Proposta de Bolsonaro legaliza milícias do campo, diz advogado


Para André Lozano, presidente quer a volta dos jagunços com projeto de lei que libera quem matar em defesa da propriedade privada. Pastoral acusa Bolsonaro de jogar culpa nos que lutam para sobreviver

O Jornal GGN lembrou muito bem, que uma feira de tecnologia para o agronegócio serviu de palco para mais um anúncio polêmico do presidente da República. Em discurso aos ruralistas, na segunda-feira (29), Jair Bolsonaro (PSL) prometeu enviar ao Congresso Nacional um projeto de lei que permita matar em defesa da propriedade privada ou da própria vida, sem punição.

Para o advogado criminalista André Lozano, a promessa de Bolsonaro traz basicamente a legalização de milícias no campo. “Obviamente milícias que sejam formadas por proprietários, pertencentes ao agronegócio, que façam negociação de terra, que ganhem dinheiro com especulação de terras.”

Coordenador do Instituto Brasileiro de Ciências Criminais (IBCCrim), Lozano lembra que o Código Penal já prevê causa de exclusão da ilicitude, da ilegalidade, quando fala em legítima defesa. “Imagine que um delinquente entre para roubar a casa de uma fazenda e o proprietário vendo isso acaba atirando nesse ladrão. Nesse caso ele etária amparado pela legítima defesa”, explica. “O que não pode é o excesso – e me parece que é isso que o Bolsonaro quer propor. Ele quer que se possa matar no campo sem problema nenhum sob pretexto de defender a propriedade. Ou seja, nesse exemplo, mesmo com o bandido rendido o proprietário o executasse.”

A Comissão Pastoral da Terra (CPT) divulgou nota por meio da qual repudia as declarações de Bolsonaro e também classifica o projeto de lei anunciado, como licença para a atuação de milícias no campo. “A fala irresponsável do presidente dá carta branca a quem historicamente tem usado da violência contra os povos e comunidades do campo e trabalhadores do setor agrícola”, diz a CPT, em nota, observando que os crimes no meio rural decorrentes de conflitos por terra acumulam 1.466 ações violentas de 1985 a 2018, culminado com 1.938 mortes. no campo, em 1.466 ocorrências. “Destas ocorrências, somente 117 responsáveis pelos assassinatos foram a julgamento, tendo sido condenados apenas 101 executores e 33 mandantes. Por estes números vê-se que o ‘excludente de ilicitude’ já existe na prática!”
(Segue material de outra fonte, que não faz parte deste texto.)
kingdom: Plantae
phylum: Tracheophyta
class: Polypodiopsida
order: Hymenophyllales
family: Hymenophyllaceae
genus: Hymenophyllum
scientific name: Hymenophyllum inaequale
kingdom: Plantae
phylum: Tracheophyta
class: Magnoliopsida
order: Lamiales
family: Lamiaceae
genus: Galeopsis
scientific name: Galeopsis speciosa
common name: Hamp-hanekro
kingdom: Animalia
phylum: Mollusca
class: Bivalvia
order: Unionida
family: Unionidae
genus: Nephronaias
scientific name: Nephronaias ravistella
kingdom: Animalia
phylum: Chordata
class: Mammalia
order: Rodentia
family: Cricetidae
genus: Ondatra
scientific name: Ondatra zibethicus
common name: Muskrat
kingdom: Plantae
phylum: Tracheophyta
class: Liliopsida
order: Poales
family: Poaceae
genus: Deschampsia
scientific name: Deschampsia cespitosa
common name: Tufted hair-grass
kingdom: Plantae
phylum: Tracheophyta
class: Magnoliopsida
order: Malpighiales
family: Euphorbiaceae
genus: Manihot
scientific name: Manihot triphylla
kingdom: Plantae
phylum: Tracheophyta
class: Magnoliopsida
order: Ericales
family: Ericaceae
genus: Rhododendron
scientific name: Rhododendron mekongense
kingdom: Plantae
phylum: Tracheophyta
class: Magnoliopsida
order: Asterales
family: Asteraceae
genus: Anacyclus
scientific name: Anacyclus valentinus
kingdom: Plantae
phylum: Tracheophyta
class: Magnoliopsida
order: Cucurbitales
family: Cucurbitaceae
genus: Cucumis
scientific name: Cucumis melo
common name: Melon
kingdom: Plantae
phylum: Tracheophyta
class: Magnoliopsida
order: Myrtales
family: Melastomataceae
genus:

A nota da CPT explica que o objetivo de Bolsonaro é jogar a culpa da violência no campo nos sem-terra que lutam por um pedaço de terra para sobreviver, nos indígenas e quilombolas que buscam por regularização e justiça fundiária. “Como disse com suas próprias palavras, ‘é uma maneira de ajudar a violência no campo’. Mas, como sempre, alguém precisa traduzir o que ele queria dizer (…) Até quando, nós, cidadãos e cidadãs deste País, vamos tolerar na Presidência da República estas sandices e suas intenções anti-Nação?”

Ruralistas e pena de morte
O advogado André Lozano alerta para uma coisa “ainda mais absurda” que pode acontecer caso esse PL seja aprovado. “O proprietário rural invadir assentamos para fazer massacres porque em tese a terra dele estaria correndo risco de ser tomada pelos movimentos sociais. É um exemplo extremo, mas que poderia estar legitimado pelo projeto de lei ou pela interpretação jurídica.”

Os registros da CPT informam que entre 1985 e 2018, foram assassinados 1.938 trabalhadores em conflitos no campo, em 1.466 ocorrências. Somente 117 responsáveis pelos assassinatos foram a julgamento; 101 executores e 33 mandantes foram condenados. “Por estes números vê-se que o ‘excludente de ilicitude’ já existe na prática!”, ressalta a nota.

“O que Bolsonaro está querendo é voltar para o tempo do coronelismo, dos jagunços no campo, o que é extremamente perigoso. E um retrocesso enorme!”, critica Lozano, lembrando que a Constituição proíbe a pena de morte.

“Nesse caso, permitir ao proprietário rural o poder de decidir sobre a vida, seria dar a ele uma função de julgador. Ele estará julgando e executando uma pena, sem ter competência para tanto. E uma pena de morte!”, avalia o criminalista. “É muito diferente de uma questão de legítima defesa em que se tenha a necessidade imediata de proteção, quando se precisa agir naquele momento ou seu direito vai morrer. É uma autorização para que os proprietários rurais matem pessoas que eles acreditem que possam violar o direito à propriedade deles. Nesse sentido é inconstitucional.”